La thérapie par la lumière (luminothérapie ou photothérapie) consiste à s’exposer à une lumière plus vive que l’éclairage intérieur mais qui n’égale toutefois pas la vivacité de la lumière du soleil. Il ne faut en aucun cas utiliser d’ultraviolet, de lumière à spectre complet, de lampes de chauffage ou de lampes de bronzage pour cette thérapie.

La luminothérapie peut permettre de soulager la dépression et de régler votre  »horloge biologique » (rythmes circadiens) qui contrôle le sommeil et le réveil.

Concrètement, vous êtes assis face à une lampe fluorescente de grande intensité pour une durée allant de 30 minutes à 2 heures chaque matin.

Pourquoi avoir recours à la luminothérapie?

Les gens ont recours à la luminothérapie pour soigner le trouble affectif saisonnier (TAS), dépression due aux journées plus courtes et à l’exposition réduite à la lumière du soleil pendant les mois d’automne et d’hiver. La plupart des personnes touchées par le TAS se sentent mieux après avoir eu recours à la luminothérapie. C’est probablement dû au fait que la thérapie permet de retrouver la quantité de lumière perdue et de régler l’horloge biologique interne.

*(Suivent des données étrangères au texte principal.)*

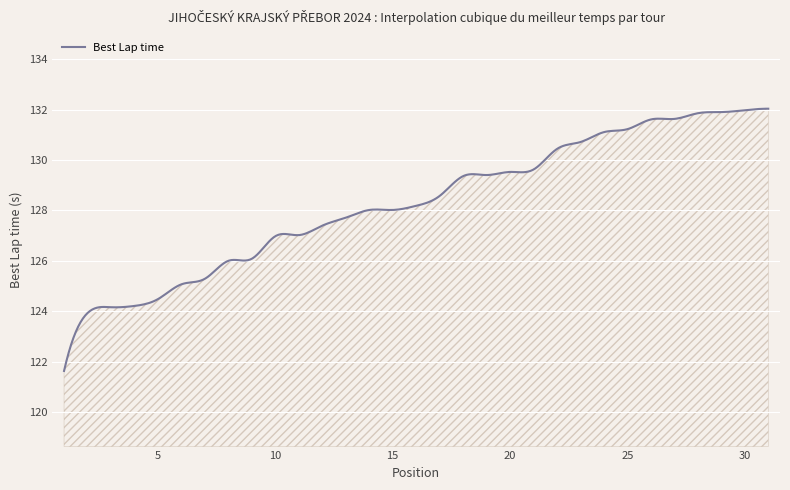

What is the difference between the maximum and minimum values?

10.4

À quel moment utiliser la luminothérapie?

La luminothérapie semble être plus efficace lorsqu’on y a recours dès le matin après le réveil. Vous pouvez déterminer avec votre médecin ou thérapeute le meilleur moment pour suivre la thérapie. Les résultats apparaissent en général après 2 à 4 jours mais cela peut prendre jusqu’à 3 semaines de luminothérapie avant de voir disparaître les symptômes du TAS.

Certaines personnes atteintes de TAS, celles qui se réveillent très tôt le matin notamment, devraient suivre la thérapie pendant 1 à 2 heures le soir, reculant ainsi d’environ une heure l’heure du coucher.

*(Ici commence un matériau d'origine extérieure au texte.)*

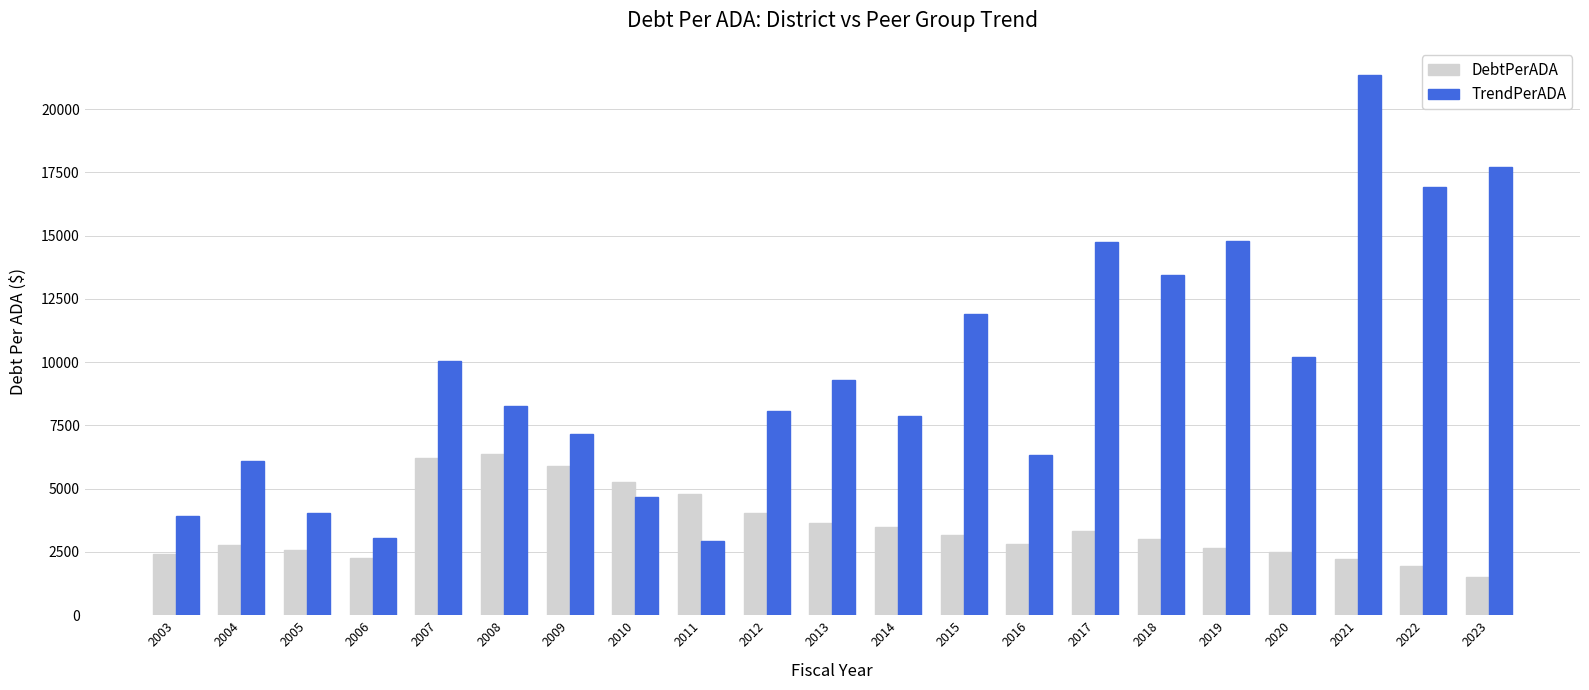

Which series has the largest range (max minus min)?

TrendPerADA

La luminothérapie est-elle sans danger?

La luminothérapie est en général sans danger et vous pouvez l’utiliser en combinaison avec d’autres traitements. Si les symptômes de la dépression persistent ou s’aggravent, il est important de consulter son médecin ou thérapeute.

Voici les effets secondaires les plus fréquents de la luminothérapie :

*fatigue oculaire ou troubles visuels
*maux de tête
*agitation ou  »frénésie »
*nausée
*transpiration

Vous pouvez réduire ces effets secondaires en diminuant la durée d’exposition à la lumière de la lampe.

Les personnes ayant les yeux et la peau sensibles ne devraient pas avoir recours à la luminothérapie avant de consulter leur médecin.

Si vous suivez une thérapie alternative ou si vous avez l’intention de suivre une thérapie alternative en combinaison avec votre traitement médical conventionnel, faites-le savoir à votre médecin. Il ne serait pas raisonnable d’oublier votre traitement médical et de ne compter que sur une thérapie alternative.